Penutupan Studio dan Isu PHK
Dampak dari restrukturisasi ini tidak hanya berakhir pada agenda rilis game, tetapi juga merambah ke aspek operasional studio fisik. Dalam briefing hari Rabu tersebut, Ubisoft mengonfirmasi laporan mengenai penutupan studio mereka di Stockholm dan Halifax (yang baru saja membentuk serikat pekerja). Keputusan ini tentu menjadi sinyal bahwa efisiensi menjadi prioritas utama dalam model upaya baru mereka.

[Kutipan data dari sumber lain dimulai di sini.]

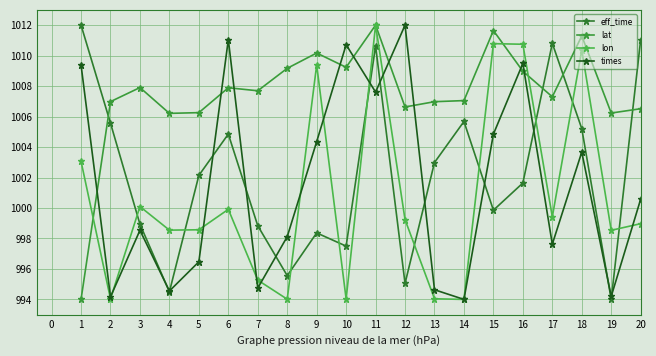

Is it true that lon equals 411.6 at 3?

False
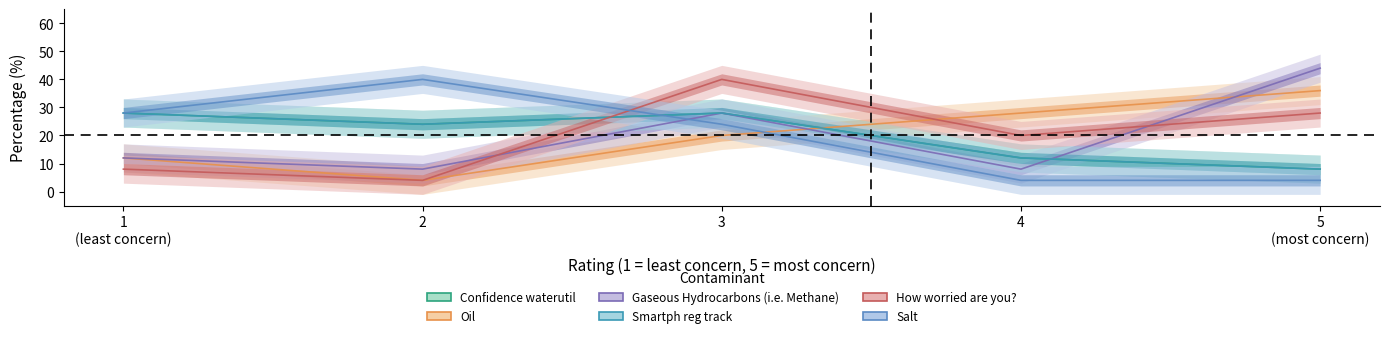

In Confidence waterutil, how many points are lower than both neighbors (excluding endpoints)?

1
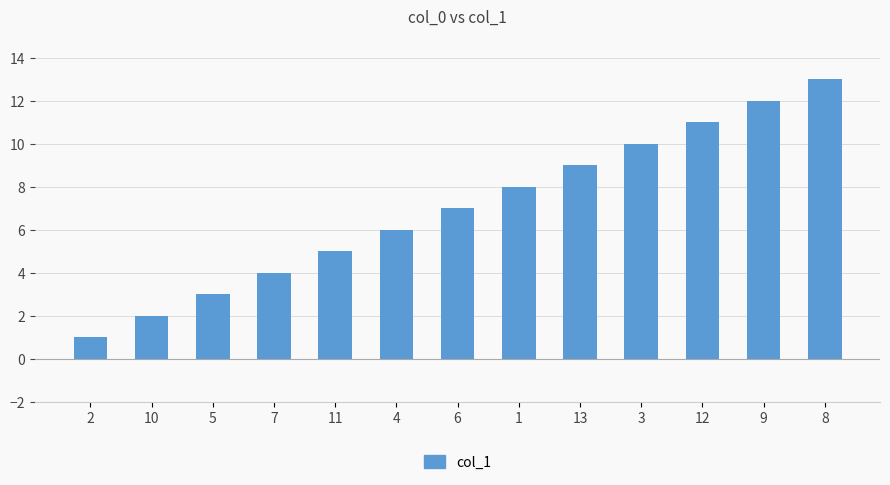

What is the difference between the second highest and second lowest values?

10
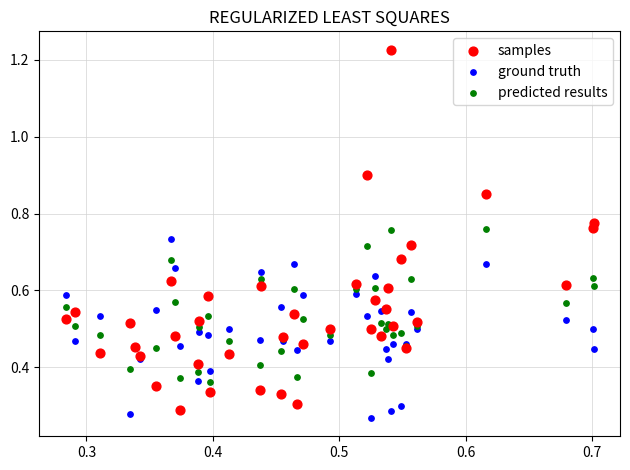

Which series reaches the maximum Y coordinate?

samples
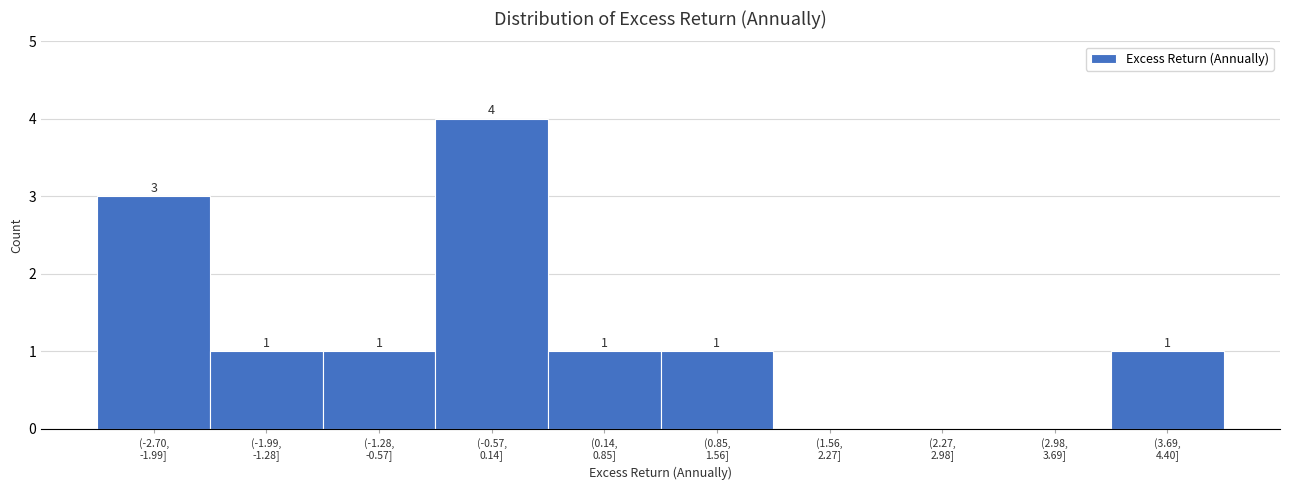

What is the sum of all values?

12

Studio lain juga tidak luput dari akibat perubahan ini. Massive Entertainment, developer di kembali Star Wars Outlaws, dijadwalkan bakal mengalami restrukturisasi sebagai akibat dari penerapan model baru tersebut. Ketika ditanya mengenai potensi pemutusan hubungan kerja (PHK) nan mungkin terjadi akibat reorganisasi skala besar ini, Ubisoft menolak untuk memberikan nomor pasti kepada VGC. Situasi ini tentu menciptakan ketidakpastian bagi para pekerja imajinatif di dalamnya, sembari para gamer menunggu kepastian jadwal rilis game favorit mereka.
Langkah Ubisoft kali ini memang terbilang berani sekaligus berisiko. Dengan membatalkan proyek nan dianggap tidak menjanjikan dan merombak struktur internal, mereka tampaknya mau “bersih-bersih” demi masa depan nan lebih stabil. Namun, bagi Anda para penggemar, ini berfaedah kudu mempunyai stok kesabaran ekstra. Apakah strategi “creative houses” ini bakal sukses mengembalikan kejayaan Ubisoft, alias justru menambah daftar panjang janji manis nan tak terpenuhi? Hanya waktu nan bisa menjawabnya.